Courier-Post columnist Danny Henley shares a little fatherly advice.
Paul Harvey, a long-time radio broadcaster known for his news and commentary shows, is credited with defining a father as: A man forced to endure childbirth without an anesthetic.
That quote is appropriate today because last week my son, Jacob, became a papa for the first time.
Out of respect for the privacy of my son and his wife, at this point I’m not going to share any details regarding my latest grandchild, other than to say mother, child and papa are doing well.
When news of the baby’s arrival came to the Henley household last week, I found it interesting that it was our daughter-in-law, Whitney, who called to deliver the much anticipated news.
When my five children were born, with but one or two exceptions, I was given the task of being Paul Revere and spreading the news.
So where was Jacob?
Holding his new child, allowing it put a face with the voice it had been hearing talk to it for months.
Jacob’s experience at child bonding was in stark contrast to my experience when Jacob was born over three decades ago.
At that time I worked for a small radio station in Southwest Missouri. Jacob came into this world late on a Saturday afternoon in early December. Jacob’s arrival happened to coincide with the final night of the Carthage, Mo., basketball tournament, where I was slated to broadcast a game that night.
The station manager later said he attempted to call my home to tell me to skip the game, a point my mother-in-law disputes to this day since she was there all day watching my oldest son, Caleb. Consequently, fearing my employment might be at risk if I blew off hoops to invest much time welcoming my new son into the world, I was able to stick around long enough to determine my newest child was a he, rather than a she, and make sure Jacob and my wife, Nancy, were doing OK, before I hustled off to work.

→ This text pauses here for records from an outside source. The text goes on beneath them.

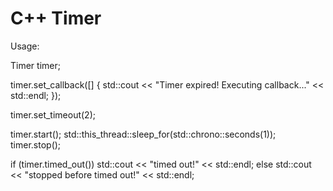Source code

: # C++ Timer

Usage:

Timer timer;

timer.set_callback([] {
    std::cout << "Timer expired! Executing callback..." << std::endl;
});

timer.set_timeout(2);

timer.start();
std::this_thread::sleep_for(std::chrono::seconds(1));
timer.stop();

if (timer.timed_out())
    std::cout << "timed out!" << std::endl;
else
    std::cout << "stopped before timed out!" << std::endl;

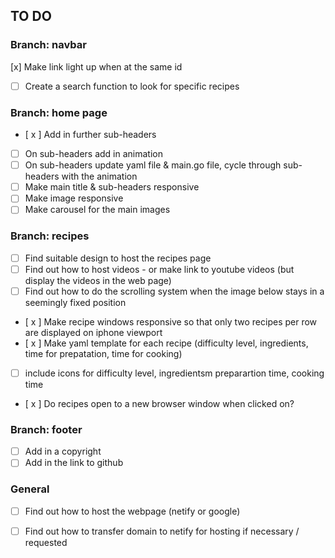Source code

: ## TO DO

### Branch: navbar
[x] Make link light up when at the same id
- [ ] Create a search function to look for specific recipes

### Branch: home page
- [ x ] Add in further sub-headers
- [ ] On sub-headers add in animation
- [ ] On sub-headers update yaml file & main.go file, cycle through sub-headers with the animation 
- [ ] Make main title & sub-headers responsive
- [ ] Make image responsive
- [ ] Make carousel for the main images

### Branch: recipes
- [ ] Find suitable design to host the recipes page
- [ ] Find out how to host videos - or make link to youtube videos (but display the videos in the web page)
- [ ] Find out how to do the scrolling system when the image below stays in a seemingly fixed position
- [ x ] Make recipe windows responsive so that only two recipes per row are displayed on iphone viewport
- [ x ] Make yaml template for each recipe (difficulty level, ingredients, time for prepatation, time for cooking) 
- [ ] include icons for difficulty level, ingredientsm preparartion time, cooking time
- [ x ] Do recipes open to a new browser window when clicked on?

### Branch: footer
- [ ] Add in a copyright 
- [ ] Add in the link to github

### General
- [ ] Find out how to host the webpage (netify or google)
- [ ] Find out how to transfer domain to netify for hosting if necessary / requested


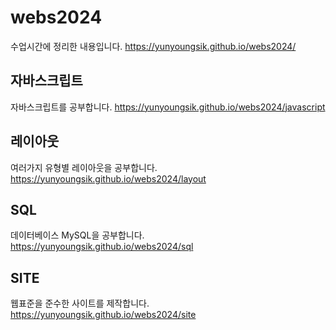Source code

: # webs2024
수업시간에 정리한 내용입니다.
https://yunyoungsik.github.io/webs2024/

## 자바스크립트
자바스크립트를 공부합니다.
https://yunyoungsik.github.io/webs2024/javascript

## 레이아웃
여러가지 유형별 레이아웃을 공부합니다.
https://yunyoungsik.github.io/webs2024/layout

## SQL
데이터베이스 MySQL을 공부합니다.
https://yunyoungsik.github.io/webs2024/sql

## SITE
웹표준을 준수한 사이트를 제작합니다.
https://yunyoungsik.github.io/webs2024/site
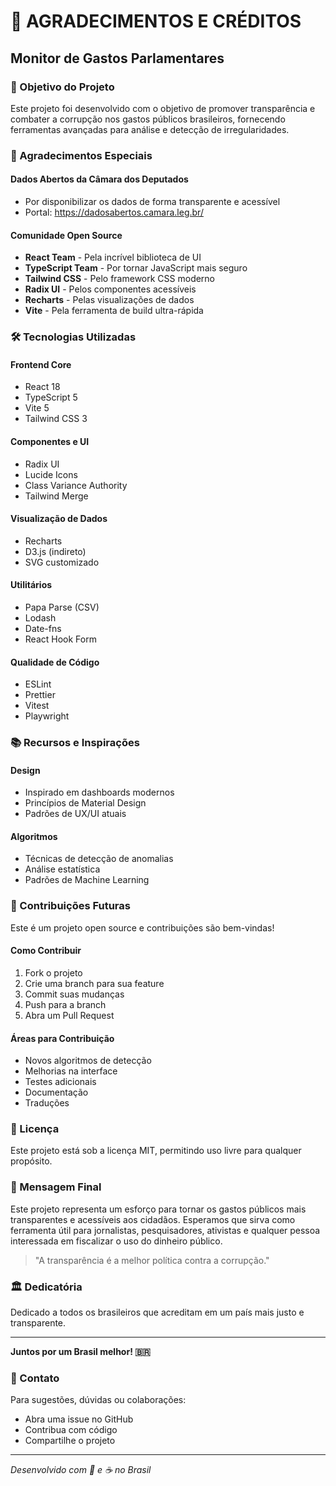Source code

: # 🙏 AGRADECIMENTOS E CRÉDITOS

## Monitor de Gastos Parlamentares

### 🎯 Objetivo do Projeto
Este projeto foi desenvolvido com o objetivo de promover transparência e combater a corrupção nos gastos públicos brasileiros, fornecendo ferramentas avançadas para análise e detecção de irregularidades.

### 👥 Agradecimentos Especiais

#### Dados Abertos da Câmara dos Deputados
- Por disponibilizar os dados de forma transparente e acessível
- Portal: https://dadosabertos.camara.leg.br/

#### Comunidade Open Source
- **React Team** - Pela incrível biblioteca de UI
- **TypeScript Team** - Por tornar JavaScript mais seguro
- **Tailwind CSS** - Pelo framework CSS moderno
- **Radix UI** - Pelos componentes acessíveis
- **Recharts** - Pelas visualizações de dados
- **Vite** - Pela ferramenta de build ultra-rápida

### 🛠️ Tecnologias Utilizadas

#### Frontend Core
- React 18
- TypeScript 5
- Vite 5
- Tailwind CSS 3

#### Componentes e UI
- Radix UI
- Lucide Icons
- Class Variance Authority
- Tailwind Merge

#### Visualização de Dados
- Recharts
- D3.js (indireto)
- SVG customizado

#### Utilitários
- Papa Parse (CSV)
- Lodash
- Date-fns
- React Hook Form

#### Qualidade de Código
- ESLint
- Prettier
- Vitest
- Playwright

### 📚 Recursos e Inspirações

#### Design
- Inspirado em dashboards modernos
- Princípios de Material Design
- Padrões de UX/UI atuais

#### Algoritmos
- Técnicas de detecção de anomalias
- Análise estatística
- Padrões de Machine Learning

### 🌟 Contribuições Futuras

Este é um projeto open source e contribuições são bem-vindas!

#### Como Contribuir
1. Fork o projeto
2. Crie uma branch para sua feature
3. Commit suas mudanças
4. Push para a branch
5. Abra um Pull Request

#### Áreas para Contribuição
- Novos algoritmos de detecção
- Melhorias na interface
- Testes adicionais
- Documentação
- Traduções

### 📜 Licença

Este projeto está sob a licença MIT, permitindo uso livre para qualquer propósito.

### 💌 Mensagem Final

Este projeto representa um esforço para tornar os gastos públicos mais transparentes e acessíveis aos cidadãos. Esperamos que sirva como ferramenta útil para jornalistas, pesquisadores, ativistas e qualquer pessoa interessada em fiscalizar o uso do dinheiro público.

> "A transparência é a melhor política contra a corrupção."

### 🏛️ Dedicatória

Dedicado a todos os brasileiros que acreditam em um país mais justo e transparente.

---

**Juntos por um Brasil melhor! 🇧🇷**

### 📧 Contato

Para sugestões, dúvidas ou colaborações:
- Abra uma issue no GitHub
- Contribua com código
- Compartilhe o projeto

---

*Desenvolvido com 💙 e ☕ no Brasil*
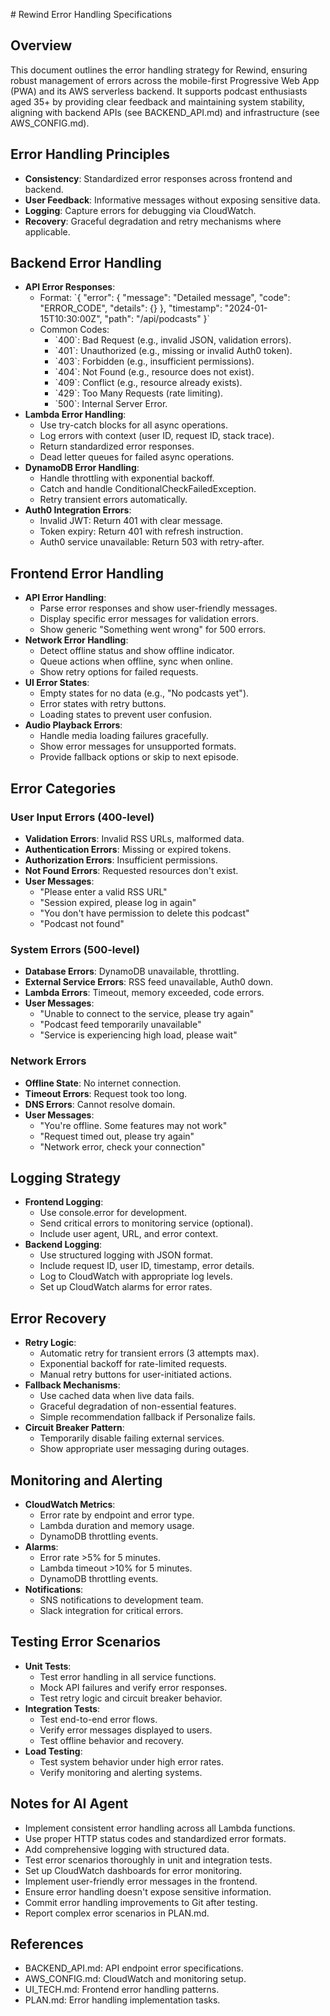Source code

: \# Rewind Error Handling Specifications

## Overview
This document outlines the error handling strategy for Rewind, ensuring robust management of errors across the mobile-first Progressive Web App \(PWA\) and its AWS serverless backend. It supports podcast enthusiasts aged 35\+ by providing clear feedback and maintaining system stability, aligning with backend APIs \(see BACKEND_API.md\) and infrastructure \(see AWS_CONFIG.md\).

## Error Handling Principles
- **Consistency**: Standardized error responses across frontend and backend.
- **User Feedback**: Informative messages without exposing sensitive data.
- **Logging**: Capture errors for debugging via CloudWatch.
- **Recovery**: Graceful degradation and retry mechanisms where applicable.

## Backend Error Handling
- **API Error Responses**:
  - Format: \`{ "error": { "message": "Detailed message", "code": "ERROR_CODE", "details": {} }, "timestamp": "2024-01-15T10:30:00Z", "path": "/api/podcasts" }\`
  - Common Codes:
    - \`400\`: Bad Request (e.g., invalid JSON, validation errors).
    - \`401\`: Unauthorized (e.g., missing or invalid Auth0 token).
    - \`403\`: Forbidden (e.g., insufficient permissions).
    - \`404\`: Not Found (e.g., resource does not exist).
    - \`409\`: Conflict (e.g., resource already exists).
    - \`429\`: Too Many Requests (rate limiting).
    - \`500\`: Internal Server Error.
- **Lambda Error Handling**:
  - Use try-catch blocks for all async operations.
  - Log errors with context (user ID, request ID, stack trace).
  - Return standardized error responses.
  - Dead letter queues for failed async operations.
- **DynamoDB Error Handling**:
  - Handle throttling with exponential backoff.
  - Catch and handle ConditionalCheckFailedException.
  - Retry transient errors automatically.
- **Auth0 Integration Errors**:
  - Invalid JWT: Return 401 with clear message.
  - Token expiry: Return 401 with refresh instruction.
  - Auth0 service unavailable: Return 503 with retry-after.

## Frontend Error Handling
- **API Error Handling**:
  - Parse error responses and show user-friendly messages.
  - Display specific error messages for validation errors.
  - Show generic "Something went wrong" for 500 errors.
- **Network Error Handling**:
  - Detect offline status and show offline indicator.
  - Queue actions when offline, sync when online.
  - Show retry options for failed requests.
- **UI Error States**:
  - Empty states for no data (e.g., "No podcasts yet").
  - Error states with retry buttons.
  - Loading states to prevent user confusion.
- **Audio Playback Errors**:
  - Handle media loading failures gracefully.
  - Show error messages for unsupported formats.
  - Provide fallback options or skip to next episode.

## Error Categories

### User Input Errors (400-level)
- **Validation Errors**: Invalid RSS URLs, malformed data.
- **Authentication Errors**: Missing or expired tokens.
- **Authorization Errors**: Insufficient permissions.
- **Not Found Errors**: Requested resources don't exist.
- **User Messages**:
  - "Please enter a valid RSS URL"
  - "Session expired, please log in again"
  - "You don't have permission to delete this podcast"
  - "Podcast not found"

### System Errors (500-level)
- **Database Errors**: DynamoDB unavailable, throttling.
- **External Service Errors**: RSS feed unavailable, Auth0 down.
- **Lambda Errors**: Timeout, memory exceeded, code errors.
- **User Messages**:
  - "Unable to connect to the service, please try again"
  - "Podcast feed temporarily unavailable"
  - "Service is experiencing high load, please wait"

### Network Errors
- **Offline State**: No internet connection.
- **Timeout Errors**: Request took too long.
- **DNS Errors**: Cannot resolve domain.
- **User Messages**:
  - "You're offline. Some features may not work"
  - "Request timed out, please try again"
  - "Network error, check your connection"

## Logging Strategy
- **Frontend Logging**:
  - Use console.error for development.
  - Send critical errors to monitoring service (optional).
  - Include user agent, URL, and error context.
- **Backend Logging**:
  - Use structured logging with JSON format.
  - Include request ID, user ID, timestamp, error details.
  - Log to CloudWatch with appropriate log levels.
  - Set up CloudWatch alarms for error rates.

## Error Recovery
- **Retry Logic**:
  - Automatic retry for transient errors (3 attempts max).
  - Exponential backoff for rate-limited requests.
  - Manual retry buttons for user-initiated actions.
- **Fallback Mechanisms**:
  - Use cached data when live data fails.
  - Graceful degradation of non-essential features.
  - Simple recommendation fallback if Personalize fails.
- **Circuit Breaker Pattern**:
  - Temporarily disable failing external services.
  - Show appropriate user messaging during outages.

## Monitoring and Alerting
- **CloudWatch Metrics**:
  - Error rate by endpoint and error type.
  - Lambda duration and memory usage.
  - DynamoDB throttling events.
- **Alarms**:
  - Error rate >5% for 5 minutes.
  - Lambda timeout >10% for 5 minutes.
  - DynamoDB throttling events.
- **Notifications**:
  - SNS notifications to development team.
  - Slack integration for critical errors.

## Testing Error Scenarios
- **Unit Tests**:
  - Test error handling in all service functions.
  - Mock API failures and verify error responses.
  - Test retry logic and circuit breaker behavior.
- **Integration Tests**:
  - Test end-to-end error flows.
  - Verify error messages displayed to users.
  - Test offline behavior and recovery.
- **Load Testing**:
  - Test system behavior under high error rates.
  - Verify monitoring and alerting systems.

## Notes for AI Agent
- Implement consistent error handling across all Lambda functions.
- Use proper HTTP status codes and standardized error formats.
- Add comprehensive logging with structured data.
- Test error scenarios thoroughly in unit and integration tests.
- Set up CloudWatch dashboards for error monitoring.
- Implement user-friendly error messages in the frontend.
- Ensure error handling doesn't expose sensitive information.
- Commit error handling improvements to Git after testing.
- Report complex error scenarios in PLAN.md.

## References
- BACKEND_API.md: API endpoint error specifications.
- AWS_CONFIG.md: CloudWatch and monitoring setup.
- UI_TECH.md: Frontend error handling patterns.
- PLAN.md: Error handling implementation tasks.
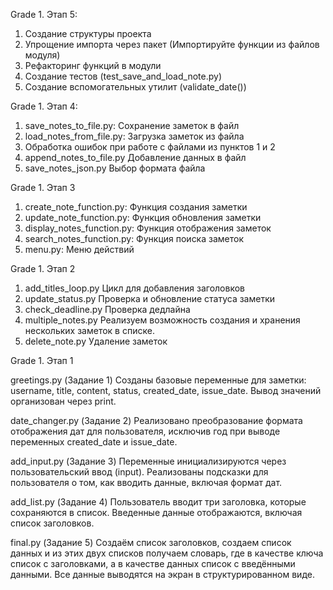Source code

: Grade 1. Этап 5:
1. Создание структуры проекта
2. Упрощение импорта через пакет (Импортируйте функции из файлов модуля)
3. Рефакторинг функций в модули
4. Создание тестов (test_save_and_load_note.py)
5. Создание вспомогательных утилит (validate_date())

Grade 1. Этап 4: 
1. save_notes_to_file.py: Сохранение заметок в файл
2. load_notes_from_file.py: Загрузка заметок из файла
3. Обработка ошибок при работе с файлами из пунктов 1 и 2
4. append_notes_to_file.py Добавление данных в файл
5. save_notes_json.py Выбор формата файла

Grade 1. Этап 3
1. create_note_function.py: Функция создания заметки
2. update_note_function.py: Функция обновления заметки
3. display_notes_function.py: Функция отображения заметок
4. search_notes_function.py: Функция поиска заметок
5. menu.py: Меню действий

Grade 1. Этап 2
1. add_titles_loop.py Цикл для добавления заголовков
2. update_status.py Проверка и обновление статуса заметки
3. check_deadline.py Проверка дедлайна
4. multiple_notes.py Реализуем возможность создания и хранения нескольких заметок в списке.
5. delete_note.py Удаление заметок

Grade 1. Этап 1

greetings.py (Задание 1)
Созданы базовые переменные для заметки: username, title, content, status, created_date, issue_date.
Вывод значений организован через print.

date_changer.py (Задание 2)
Реализовано преобразование формата отображения дат для пользователя, исключив год при выводе переменных created_date и issue_date.

add_input.py (Задание 3)
Переменные инициализируются через пользовательский ввод (input).
Реализованы подсказки для пользователя о том, как вводить данные, включая формат дат.

add_list.py (Задание 4)
Пользователь вводит три заголовка, которые сохраняются в список.
Введенные данные отображаются, включая список заголовков.

final.py (Задание 5)
Создаём список заголовков, создаем список данных и из этих двух списков получаем словарь, где в качестве ключа список с заголовками, а в качестве данных список с введёнными данными.
Все данные выводятся на экран в структурированном виде.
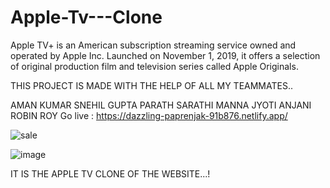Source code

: # Apple-Tv---Clone

Apple TV+ is an American subscription streaming service owned and operated by Apple Inc. Launched on November 1, 2019, it offers a selection of original production film and television series called Apple Originals.

THIS PROJECT IS MADE WITH THE HELP OF ALL MY TEAMMATES..

AMAN KUMAR
SNEHIL GUPTA
PARATH SARATHI MANNA
JYOTI
ANJANI
ROBIN ROY
Go live : https://dazzling-paprenjak-91b876.netlify.app/

![sale](https://user-images.githubusercontent.com/66555692/190624343-62e1ea1f-d7b0-40bc-b70d-edaf2325ad72.jpg)




![image](https://user-images.githubusercontent.com/101914524/174465367-798f7821-f20e-448f-8dff-a4cb6d7b671f.png)

IT IS THE APPLE TV CLONE OF THE WEBSITE...!
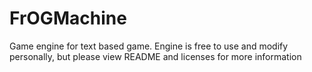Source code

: # FrOGMachine
Game engine for text based game. Engine is free to use and modify personally, but please view README and licenses for more information

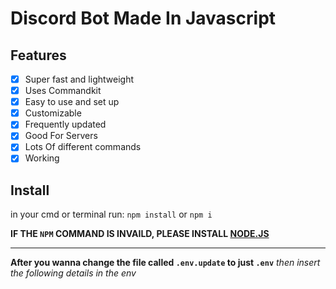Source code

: # Discord Bot Made In Javascript

## Features

- [x] Super fast and lightweight
- [x] Uses Commandkit
- [x] Easy to use and set up
- [x] Customizable
- [x] Frequently updated
- [x] Good For Servers
- [x] Lots Of different commands
- [x] Working

 ## Install

in your cmd or terminal run: `npm install` or `npm i`

  **IF THE `NPM` COMMAND IS INVAILD, PLEASE INSTALL [NODE.JS](https://nodejs.org/en)**

-----------------------------------------------------------------------------------------------------------

**After you wanna change the file called `.env.update` to just `.env`**
*then insert the following details in the env*

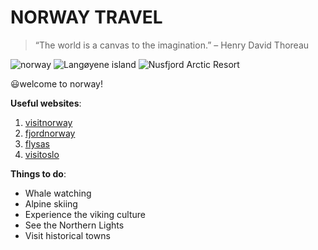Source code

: # NORWAY TRAVEL

>“The world is a canvas to the imagination.” – Henry David Thoreau

![norway](https://images.pexels.com/photos/1940038/pexels-photo-1940038.jpeg?auto=compress&cs=tinysrgb&w=800)
![Langøyene island](https://assets.simpleviewcms.com/simpleview/image/fetch/c_fill,h_1080,w_1920/f_jpg/q_65/https://media.newmindmedia.com/TellUs/image/%3Ffile%3DDJI_0749_112534413.jpg&dh%3D533&dw%3D800&cropX%3D0&cropY%3D48&cropH%3D800&cropW%3D1200&t%3D4)
![Nusfjord Arctic Resort](https://assets.simpleviewcms.com/simpleview/image/fetch/c_fill,h_1080,w_1920/f_jpg/q_65/https://images.citybreakcdn.com/image.aspx%3FImageId%3D5914382)


😃welcome to norway!


**Useful websites**:

1. [visitnorway](https://www.visitnorway.com/)
2. [fjordnorway](https://www.fjordnorway.com/en)
3. [flysas](https://www.flysas.com/)
4. [visitoslo](https://www.visitoslo.com/)



**Things to do**:

* Whale watching
* Alpine skiing
* Experience the viking culture
* See the Northern Lights
* Visit historical towns














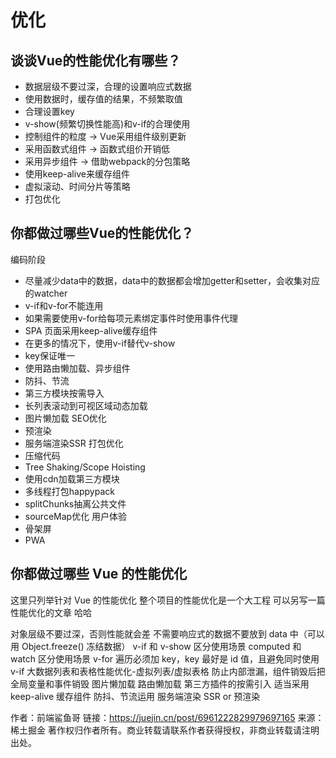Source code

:
# 优化

## 谈谈Vue的性能优化有哪些？
* 数据层级不要过深，合理的设置响应式数据
* 使用数据时，缓存值的结果，不频繁取值
* 合理设置key
* v-show(频繁切换性能高)和v-if的合理使用
* 控制组件的粒度 -> Vue采用组件级别更新
* 采用函数式组件 -> 函数式组价开销低
* 采用异步组件 -> 借助webpack的分包策略
* 使用keep-alive来缓存组件
* 虚拟滚动、时间分片等策略
* 打包优化


## 你都做过哪些Vue的性能优化？
编码阶段
* 尽量减少data中的数据，data中的数据都会增加getter和setter，会收集对应的watcher
* v-if和v-for不能连⽤
* 如果需要使⽤v-for给每项元素绑定事件时使⽤事件代理
* SPA ⻚⾯采⽤keep-alive缓存组件
* 在更多的情况下，使⽤v-if替代v-show
* key保证唯⼀
* 使⽤路由懒加载、异步组件
* 防抖、节流
* 第三⽅模块按需导⼊
* ⻓列表滚动到可视区域动态加载
* 图⽚懒加载
SEO优化
* 预渲染
* 服务端渲染SSR
打包优化
* 压缩代码
* Tree Shaking/Scope Hoisting
* 使⽤cdn加载第三⽅模块
* 多线程打包happypack
* splitChunks抽离公共⽂件
* sourceMap优化
⽤户体验
* 骨架屏
* PWA

## 你都做过哪些 Vue 的性能优化

这里只列举针对 Vue 的性能优化 整个项目的性能优化是一个大工程 可以另写一篇性能优化的文章 哈哈


对象层级不要过深，否则性能就会差
不需要响应式的数据不要放到 data 中（可以用 Object.freeze() 冻结数据）
v-if 和 v-show 区分使用场景
computed 和 watch 区分使用场景
v-for 遍历必须加 key，key 最好是 id 值，且避免同时使用 v-if
大数据列表和表格性能优化-虚拟列表/虚拟表格
防止内部泄漏，组件销毁后把全局变量和事件销毁
图片懒加载
路由懒加载
第三方插件的按需引入
适当采用 keep-alive 缓存组件
防抖、节流运用
服务端渲染 SSR or 预渲染

作者：前端鲨鱼哥
链接：https://juejin.cn/post/6961222829979697165
来源：稀土掘金
著作权归作者所有。商业转载请联系作者获得授权，非商业转载请注明出处。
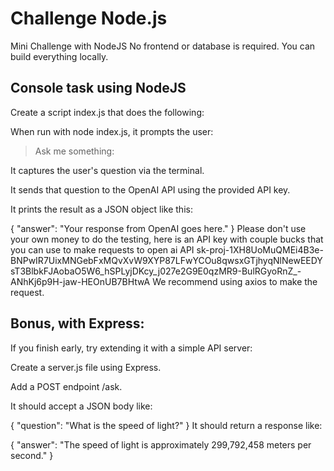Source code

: # Challenge Node.js
Mini Challenge with NodeJS
No frontend or database is required. You can build everything locally.

## Console task using NodeJS
Create a script index.js that does the following:

When run with node index.js, it prompts the user:
> Ask me something:

It captures the user's question via the terminal.

It sends that question to the OpenAI API using the provided API key.

It prints the result as a JSON object like this:

{ "answer": "Your response from OpenAI goes here." }
Please don't use your own money to do the testing, here is an API key with couple bucks that you can use to make requests to open ai API
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
We recommend using axios to make the request.

## Bonus, with Express:
If you finish early, try extending it with a simple API server:

Create a server.js file using Express.

Add a POST endpoint /ask.

It should accept a JSON body like:

{ "question": "What is the speed of light?" }
It should return a response like:

{ "answer": "The speed of light is approximately 299,792,458 meters per second." }
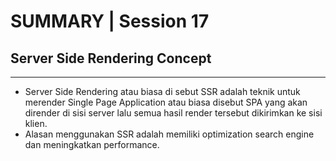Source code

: # SUMMARY | Session 17

## Server Side Rendering Concept

---

- Server Side Rendering atau biasa di sebut SSR adalah teknik untuk merender Single Page Application atau biasa disebut SPA yang akan dirender di sisi server lalu semua hasil render tersebut dikirimkan ke sisi klien.
- Alasan menggunakan SSR adalah memiliki optimization search engine dan meningkatkan performance.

The fact that Jacob chose to hold his new child, rather than work the phones, says a lot about the type of father he’s going to be.
I’ve always known Jacob would be a great father by the way he interacts with youngsters. He’s always had the God-given ability to entertain children.
Jacob was adored by his youngest sister, Anna, after she came into the world. We always suspected Anna was a night owl as a baby because she was waiting up to catch a glimpse of her then teen-age brother after his evening shift at McDonalds.
One of my most cherished photos is of Jacob stretched out in a recliner, with his little sister, who always fought taking naps tooth and nail, fast asleep on his chest. Considering how skinny Jacob was, it must have been like sleeping on a washboard, but it obviously didn’t matter to Anna.
At 34 years old, Jacob is far more mature and prepared to be a father than I was at 21, when Caleb was born. And while I did the best I could, I have no doubt Jacob will be more of a nurturing father than I was. Jacob’s new child will be read to, sang to, talked to, prayed with and played with on a regular basis by its father. In short, Jacob’s child should never have a doubt it’s loved by its father.
In the days leading up to the birth of his first child, Jacob never once asked for any insights on what it means to be a father. That didn’t bother me, since I never sought parental guidance from my dad, either. In fact, I learned more what not to do from my dad, than what to do as a father.
If I were to offer my son a bit of fatherly advice, it would be to give his wife and child as much love as they can handle. But I know Jacob is already doing that, which puts him on the road to being a great dad.